À esquerda e à direita temos duas figuras de Mansions of Madness e Descent respectivamente, com cerca de 3cm de altura… atentem no tamanho do grande Cthulhu (trocadilho intencional)

É preciso um destes se quiseres ir jogar a casa dos teus amigos…

Seria um caso em que os ditos cubinhos e disquinhos de madeira se justificariam… mas sejamos honestos não era bem o mesmo sabor. Para tornar tudo pior tanto o jogo como as expansões saíram completamente fora de controlo de Sandy Petersen. Se não atente-se ao problema que foi Sandy Petersen ter ido a Essen em 2017 e ter durante dois dias de feira visto o seu enorme stock ter sido retido em alfândega para investigação enquanto os fãs esperavam pelos seus jogos.

Essen, 2017: Sandy Petersen fitou por dois dias a Senhora Morte-por-ataque-cardíaco (reza a lenda que em 2018 foi por uma velinha a Fátima)

Para agravar o jogo completo (com as expansões para oito jogadores) requer um pequeno porta paletes para ser transportado caso queiramos mostrar o jogo a um amigo. Para tornar tudo pior os fãs já pediram uma versão mais portátil pelo que a resposta foi… criar um board maior onde todas as estatuetas coubessem dentro das áreas controladas. Este jogo está completamente fora de controlo caros leitores… FORA DE CONTROLO!!!!!

Not so Triggered: ‘Estavas à espera de quê? É Ameritrash!!!! Devias-te ter ficado pelos cubinhos e disquinhos!’

O milking da vaquinha do dinheiro dos fãs chegou ao ponto de se fazerem dados de ‘Pains’ e ‘Kills’ (resultados decorrentes de combates declarados pelos monstros que invocamos para o tabuleiro através do gasto de poder)… diferenciado através de cores por facções!

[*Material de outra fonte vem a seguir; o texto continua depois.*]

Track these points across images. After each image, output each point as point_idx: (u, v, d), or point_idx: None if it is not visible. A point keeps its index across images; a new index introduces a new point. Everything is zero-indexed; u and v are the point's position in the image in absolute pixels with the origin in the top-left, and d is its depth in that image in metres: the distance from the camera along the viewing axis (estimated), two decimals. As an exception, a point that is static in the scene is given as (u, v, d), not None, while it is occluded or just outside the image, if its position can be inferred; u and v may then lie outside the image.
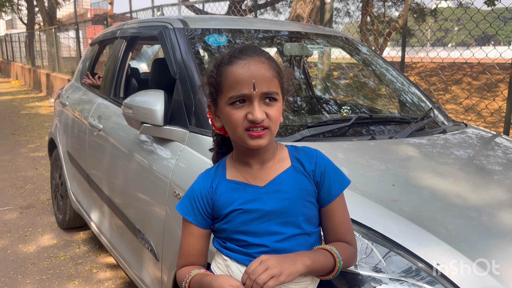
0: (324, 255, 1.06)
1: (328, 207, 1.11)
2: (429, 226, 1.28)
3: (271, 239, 1.07)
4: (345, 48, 2.73)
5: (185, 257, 1.15)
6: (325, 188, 1.10)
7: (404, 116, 2.28)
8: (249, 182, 1.09)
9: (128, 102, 1.99)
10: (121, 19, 9.54)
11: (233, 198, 1.09)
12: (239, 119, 1.01)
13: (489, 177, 1.64)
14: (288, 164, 1.11)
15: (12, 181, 4.77)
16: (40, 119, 8.79)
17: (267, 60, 1.04)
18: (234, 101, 1.01)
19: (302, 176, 1.10)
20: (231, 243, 1.10)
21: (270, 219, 1.07)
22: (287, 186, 1.08)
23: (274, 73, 1.04)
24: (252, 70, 1.01)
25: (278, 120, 1.05)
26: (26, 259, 3.04)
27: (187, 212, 1.13)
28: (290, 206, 1.07)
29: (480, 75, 7.06)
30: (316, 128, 1.81)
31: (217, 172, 1.14)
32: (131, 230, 2.20)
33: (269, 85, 1.02)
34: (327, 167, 1.11)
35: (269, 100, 1.02)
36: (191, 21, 2.29)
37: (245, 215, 1.07)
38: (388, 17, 13.33)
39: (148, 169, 2.01)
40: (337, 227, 1.12)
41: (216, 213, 1.11)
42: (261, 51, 1.06)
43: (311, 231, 1.11)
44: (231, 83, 1.01)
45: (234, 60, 1.03)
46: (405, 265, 1.19)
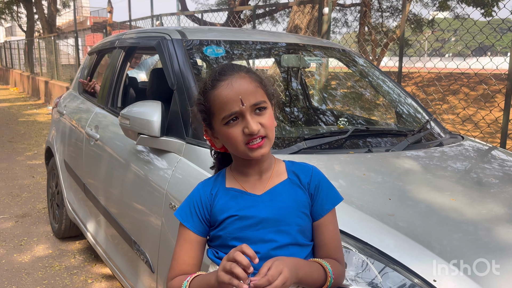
0: (318, 271, 1.08)
1: (320, 221, 1.13)
2: (424, 241, 1.27)
3: (265, 247, 1.08)
4: (342, 59, 2.74)
5: (179, 267, 1.14)
6: (319, 202, 1.13)
7: (401, 128, 2.29)
8: (247, 190, 1.12)
9: (125, 112, 1.99)
10: (120, 28, 9.57)
11: (230, 205, 1.11)
12: (237, 136, 1.05)
13: (486, 191, 1.64)
14: (284, 177, 1.15)
15: (8, 189, 4.74)
16: (38, 126, 8.78)
17: (247, 74, 1.09)
18: (228, 121, 1.06)
19: (298, 188, 1.13)
20: (224, 252, 1.11)
21: (265, 226, 1.08)
22: (283, 196, 1.11)
23: (257, 83, 1.08)
24: (236, 88, 1.05)
25: (273, 126, 1.10)
26: (21, 269, 3.02)
27: (185, 219, 1.14)
28: (285, 215, 1.09)
29: (477, 86, 7.10)
30: (313, 140, 1.81)
31: (217, 180, 1.17)
32: (126, 241, 2.18)
33: (255, 96, 1.06)
34: (321, 181, 1.15)
35: (259, 110, 1.06)
36: (189, 32, 2.30)
37: (241, 221, 1.09)
38: (385, 28, 13.42)
39: (145, 180, 2.00)
40: (327, 243, 1.13)
41: (213, 219, 1.13)
42: (239, 66, 1.11)
43: (304, 243, 1.12)
44: (220, 105, 1.06)
45: (216, 83, 1.07)
46: (401, 280, 1.18)
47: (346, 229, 1.28)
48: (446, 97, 7.42)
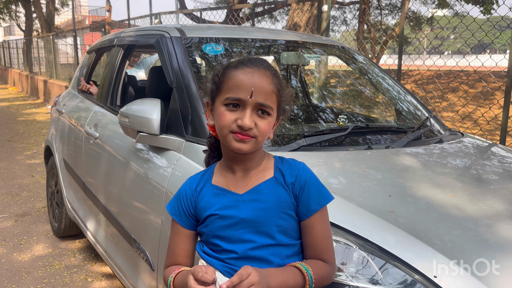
0: (294, 278, 1.05)
1: (306, 222, 1.11)
2: (425, 237, 1.27)
3: (243, 247, 1.08)
4: (341, 57, 2.74)
5: (172, 257, 1.19)
6: (304, 202, 1.10)
7: (401, 125, 2.28)
8: (230, 189, 1.12)
9: (125, 110, 1.99)
10: (119, 27, 9.55)
11: (212, 203, 1.12)
12: (228, 120, 1.05)
13: (486, 187, 1.64)
14: (270, 174, 1.13)
15: (8, 188, 4.74)
16: (37, 125, 8.77)
17: (272, 76, 1.08)
18: (229, 103, 1.05)
19: (282, 188, 1.11)
20: (207, 247, 1.13)
21: (244, 226, 1.09)
22: (265, 196, 1.10)
23: (274, 89, 1.07)
24: (254, 79, 1.04)
25: (267, 133, 1.08)
26: (21, 268, 3.01)
27: (174, 212, 1.18)
28: (264, 216, 1.08)
29: (476, 83, 7.10)
30: (313, 138, 1.81)
31: (204, 176, 1.18)
32: (126, 239, 2.18)
33: (266, 98, 1.05)
34: (308, 181, 1.11)
35: (262, 112, 1.06)
36: (188, 30, 2.29)
37: (221, 220, 1.10)
38: (384, 26, 13.41)
39: (144, 178, 2.00)
40: (315, 243, 1.12)
41: (198, 215, 1.14)
42: (269, 66, 1.10)
43: (287, 243, 1.10)
44: (231, 85, 1.06)
45: (241, 66, 1.07)
46: (401, 277, 1.18)
47: (347, 226, 1.28)
48: (445, 94, 7.42)
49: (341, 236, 1.25)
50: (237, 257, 1.08)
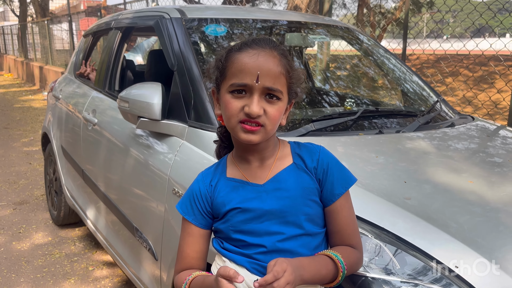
0: (326, 267, 1.00)
1: (332, 207, 1.05)
2: (443, 225, 1.22)
3: (271, 240, 1.01)
4: (345, 37, 2.65)
5: (184, 260, 1.10)
6: (328, 187, 1.04)
7: (410, 109, 2.21)
8: (248, 180, 1.04)
9: (124, 95, 1.91)
10: (115, 11, 9.38)
11: (231, 197, 1.04)
12: (235, 109, 0.96)
13: (505, 174, 1.57)
14: (289, 161, 1.06)
15: (5, 176, 4.67)
16: (34, 112, 8.66)
17: (279, 55, 0.98)
18: (234, 90, 0.97)
19: (304, 174, 1.04)
20: (229, 244, 1.06)
21: (270, 218, 1.01)
22: (287, 184, 1.03)
23: (283, 70, 0.98)
24: (260, 62, 0.95)
25: (277, 120, 0.99)
26: (20, 257, 2.96)
27: (187, 212, 1.09)
28: (290, 205, 1.02)
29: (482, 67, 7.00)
30: (321, 122, 1.74)
31: (217, 170, 1.10)
32: (128, 228, 2.13)
33: (274, 81, 0.96)
34: (330, 164, 1.05)
35: (271, 97, 0.96)
36: (188, 11, 2.20)
37: (243, 214, 1.02)
38: (384, 9, 13.23)
39: (145, 165, 1.93)
40: (342, 229, 1.06)
41: (215, 212, 1.06)
42: (276, 44, 1.00)
43: (315, 232, 1.05)
44: (235, 70, 0.97)
45: (245, 48, 0.98)
46: (418, 266, 1.13)
47: (361, 214, 1.22)
48: (445, 79, 7.33)
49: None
50: (266, 251, 1.01)
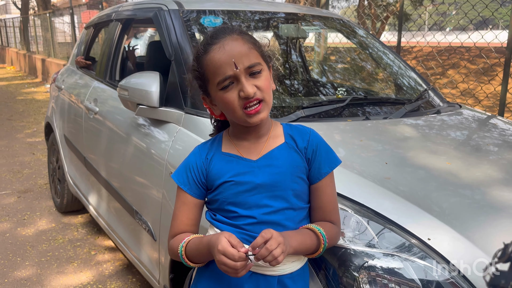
0: (310, 238, 1.09)
1: (317, 185, 1.13)
2: (422, 204, 1.30)
3: (260, 211, 1.09)
4: (341, 30, 2.72)
5: (178, 226, 1.17)
6: (316, 166, 1.12)
7: (399, 97, 2.29)
8: (242, 155, 1.12)
9: (124, 84, 1.99)
10: (117, 3, 9.42)
11: (225, 170, 1.11)
12: (233, 100, 1.04)
13: (483, 157, 1.66)
14: (281, 140, 1.14)
15: (9, 166, 4.77)
16: (36, 104, 8.75)
17: (239, 35, 1.06)
18: (223, 86, 1.04)
19: (294, 153, 1.12)
20: (221, 215, 1.13)
21: (260, 192, 1.09)
22: (279, 161, 1.10)
23: (250, 45, 1.06)
24: (228, 50, 1.03)
25: (270, 88, 1.08)
26: (25, 242, 3.07)
27: (182, 182, 1.16)
28: (280, 180, 1.09)
29: (476, 58, 7.05)
30: (311, 109, 1.82)
31: (213, 145, 1.17)
32: (128, 212, 2.22)
33: (249, 58, 1.03)
34: (319, 145, 1.13)
35: (254, 73, 1.04)
36: (186, 3, 2.27)
37: (236, 186, 1.10)
38: (385, 1, 13.21)
39: (144, 151, 2.02)
40: (324, 205, 1.14)
41: (210, 183, 1.14)
42: (231, 28, 1.08)
43: (300, 206, 1.13)
44: (213, 69, 1.04)
45: (209, 47, 1.05)
46: (398, 241, 1.21)
47: (344, 192, 1.30)
48: (446, 71, 7.38)
49: (338, 202, 1.28)
50: (255, 223, 1.09)
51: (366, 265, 1.16)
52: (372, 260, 1.16)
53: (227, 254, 0.96)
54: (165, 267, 1.85)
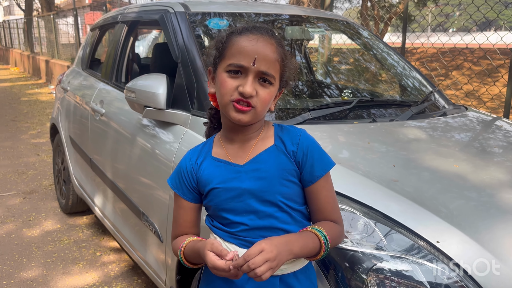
0: (312, 241, 1.07)
1: (311, 188, 1.11)
2: (429, 206, 1.30)
3: (250, 217, 1.09)
4: (346, 32, 2.73)
5: (178, 228, 1.19)
6: (307, 169, 1.09)
7: (405, 100, 2.30)
8: (230, 160, 1.11)
9: (131, 86, 2.00)
10: (120, 5, 9.46)
11: (214, 176, 1.11)
12: (230, 88, 1.03)
13: (489, 159, 1.66)
14: (271, 142, 1.11)
15: (14, 167, 4.79)
16: (41, 105, 8.79)
17: (276, 44, 1.06)
18: (232, 70, 1.03)
19: (283, 156, 1.09)
20: (217, 221, 1.14)
21: (248, 197, 1.08)
22: (266, 165, 1.09)
23: (278, 57, 1.05)
24: (258, 46, 1.02)
25: (267, 103, 1.06)
26: (31, 243, 3.08)
27: (176, 186, 1.17)
28: (266, 185, 1.08)
29: (481, 60, 7.04)
30: (318, 111, 1.82)
31: (204, 148, 1.17)
32: (135, 213, 2.23)
33: (269, 66, 1.03)
34: (310, 147, 1.10)
35: (264, 80, 1.04)
36: (192, 5, 2.29)
37: (224, 193, 1.09)
38: (388, 2, 13.20)
39: (151, 153, 2.03)
40: (322, 207, 1.12)
41: (201, 189, 1.14)
42: (273, 34, 1.07)
43: (293, 208, 1.11)
44: (234, 51, 1.03)
45: (245, 33, 1.05)
46: (406, 243, 1.21)
47: (352, 195, 1.31)
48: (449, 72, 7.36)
49: (346, 204, 1.28)
50: (247, 229, 1.09)
51: (375, 267, 1.16)
52: (380, 263, 1.17)
53: (218, 268, 0.98)
54: (171, 269, 1.86)
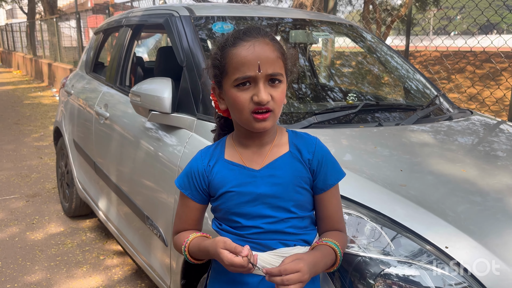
0: (330, 257, 1.08)
1: (322, 196, 1.12)
2: (437, 210, 1.30)
3: (263, 221, 1.09)
4: (349, 35, 2.73)
5: (181, 224, 1.19)
6: (321, 178, 1.10)
7: (410, 103, 2.29)
8: (245, 164, 1.10)
9: (136, 89, 2.00)
10: (123, 9, 9.48)
11: (228, 179, 1.10)
12: (245, 101, 1.02)
13: (496, 163, 1.65)
14: (286, 149, 1.11)
15: (17, 170, 4.80)
16: (43, 108, 8.80)
17: (271, 41, 1.05)
18: (239, 83, 1.02)
19: (298, 163, 1.10)
20: (226, 225, 1.13)
21: (262, 202, 1.08)
22: (281, 171, 1.09)
23: (279, 54, 1.04)
24: (257, 52, 1.01)
25: (282, 101, 1.06)
26: (34, 246, 3.08)
27: (184, 187, 1.16)
28: (282, 191, 1.08)
29: (484, 63, 7.03)
30: (323, 115, 1.82)
31: (216, 150, 1.15)
32: (139, 217, 2.22)
33: (274, 67, 1.02)
34: (325, 157, 1.11)
35: (274, 81, 1.03)
36: (197, 9, 2.29)
37: (238, 197, 1.09)
38: (390, 6, 13.22)
39: (156, 157, 2.03)
40: (331, 215, 1.14)
41: (212, 191, 1.13)
42: (265, 32, 1.06)
43: (303, 215, 1.12)
44: (236, 65, 1.01)
45: (239, 42, 1.02)
46: (413, 248, 1.21)
47: (359, 200, 1.30)
48: (452, 76, 7.36)
49: (353, 209, 1.28)
50: (260, 232, 1.09)
51: (383, 273, 1.16)
52: (388, 268, 1.16)
53: (236, 265, 0.98)
54: (176, 273, 1.85)
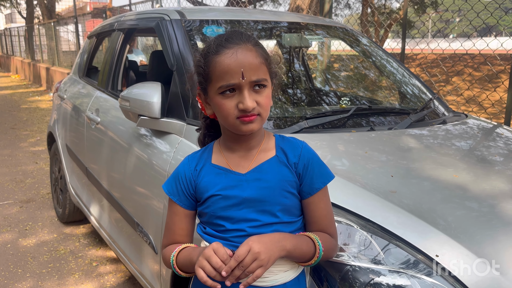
0: (307, 243, 1.07)
1: (309, 200, 1.11)
2: (428, 218, 1.27)
3: (248, 225, 1.08)
4: (344, 39, 2.70)
5: (171, 236, 1.17)
6: (307, 181, 1.09)
7: (404, 107, 2.26)
8: (232, 168, 1.10)
9: (125, 94, 1.97)
10: (120, 12, 9.48)
11: (214, 183, 1.10)
12: (230, 108, 1.02)
13: (490, 168, 1.62)
14: (272, 153, 1.11)
15: (12, 175, 4.76)
16: (40, 113, 8.78)
17: (254, 47, 1.04)
18: (224, 91, 1.02)
19: (285, 167, 1.09)
20: (210, 228, 1.12)
21: (248, 206, 1.07)
22: (267, 175, 1.08)
23: (262, 59, 1.04)
24: (240, 59, 1.00)
25: (269, 106, 1.06)
26: (26, 253, 3.04)
27: (172, 192, 1.15)
28: (268, 195, 1.07)
29: (481, 66, 7.02)
30: (315, 120, 1.79)
31: (203, 155, 1.15)
32: (130, 224, 2.19)
33: (258, 73, 1.02)
34: (311, 160, 1.10)
35: (259, 87, 1.02)
36: (188, 13, 2.26)
37: (224, 201, 1.08)
38: (388, 8, 13.23)
39: (146, 162, 2.00)
40: (319, 219, 1.12)
41: (198, 195, 1.13)
42: (248, 37, 1.05)
43: (290, 220, 1.11)
44: (220, 73, 1.01)
45: (221, 50, 1.02)
46: (404, 257, 1.18)
47: (349, 207, 1.27)
48: (450, 78, 7.34)
49: (343, 216, 1.25)
50: (244, 235, 1.07)
51: (372, 282, 1.12)
52: (378, 277, 1.13)
53: (212, 266, 0.97)
54: (166, 280, 1.82)
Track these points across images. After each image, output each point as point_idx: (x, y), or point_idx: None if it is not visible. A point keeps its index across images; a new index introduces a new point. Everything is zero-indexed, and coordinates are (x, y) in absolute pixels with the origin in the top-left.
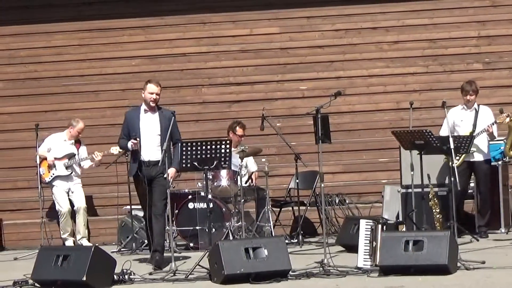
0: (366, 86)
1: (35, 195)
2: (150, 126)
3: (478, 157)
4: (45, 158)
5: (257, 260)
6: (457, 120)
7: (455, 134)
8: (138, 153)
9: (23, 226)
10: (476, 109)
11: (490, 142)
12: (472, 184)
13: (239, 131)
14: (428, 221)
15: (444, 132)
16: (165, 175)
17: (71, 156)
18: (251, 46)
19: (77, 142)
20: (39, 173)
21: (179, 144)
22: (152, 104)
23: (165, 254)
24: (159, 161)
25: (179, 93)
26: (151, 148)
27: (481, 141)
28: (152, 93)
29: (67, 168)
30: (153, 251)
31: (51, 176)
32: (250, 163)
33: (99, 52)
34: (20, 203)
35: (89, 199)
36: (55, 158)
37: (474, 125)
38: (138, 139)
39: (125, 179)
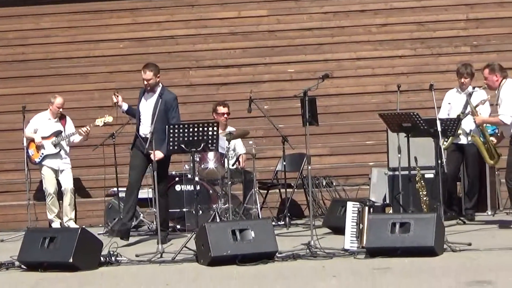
0: (354, 69)
1: (22, 177)
2: (147, 105)
3: (466, 140)
4: (33, 140)
5: (243, 242)
6: (452, 103)
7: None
8: (137, 126)
9: (10, 208)
10: (470, 92)
11: (488, 124)
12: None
13: (220, 109)
14: (415, 203)
15: (442, 115)
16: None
17: (57, 134)
18: (239, 28)
19: (63, 119)
20: (28, 154)
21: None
22: (147, 87)
23: (152, 236)
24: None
25: (167, 76)
26: (147, 125)
27: (470, 124)
28: (143, 80)
29: (55, 146)
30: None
31: (41, 156)
32: (238, 145)
33: (87, 35)
34: (7, 185)
35: (77, 181)
36: (43, 138)
37: (465, 107)
38: (117, 93)
39: (112, 161)
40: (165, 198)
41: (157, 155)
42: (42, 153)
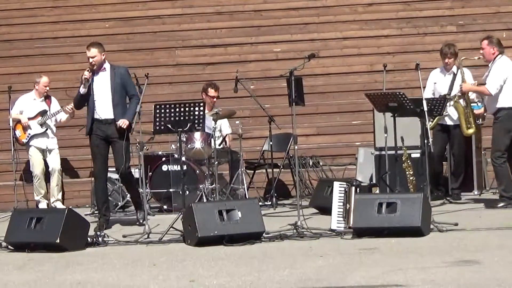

Presentemente Cthulhu Wars possui quatro expansões que permitem que mais 4 jogadores joguem em simultâneo, no entanto a fação dos Tchoos Tchoos que tive oportunidade de experimentar é uma que desaconselho vivamente dado que a sua estratégia consiste fazer uma carapaça não se expandir nada e pontuar (mesmo muito) assim… sem fazer nada. Se tiverem um chimpanzé podem treinar para jogar com esta facção dado que tudo o que têm de fazer é rolar dados de defesa e decidir se e quando querem fazer rituais de aniquilação. No meu caso demorei cerca de 10 segundos por jogada e sem fazer nada de relevante cheguei a terceiro lugar. (A facção acabou por ser banida para um canto da estante do IKEA onde está a servir de tijolo para evitar que os jogos das prateleiras superiores desabem). Já as outras três expansões Windwalker, Opener of the Way e Sleeper são bastante acessíveis e possuem quirks que farão as delícias dos jogadores mais experientes.

Resumindo é um jogo altamente estratégico, altamente assimétrico/diversificado, simples de jogar (o que o torna excelente para novos jogadores) e está completamente imerso no tema do mythos lovecraftiano. Por isso no meu entender tenho-o em boa conta, mas percebo as críticas à sua falta de portabilidade física e o facto de uma das facções estar altamente desequilibrada comparativamente às outras. Não obstante, é um grande jogo que permite que um elevado número de jogadores (oito se pusermos todas as facções em jogo) se confronte pelos melhores lugares em tabuleiro. A arte está brilhante e as figuras são completamente over the top!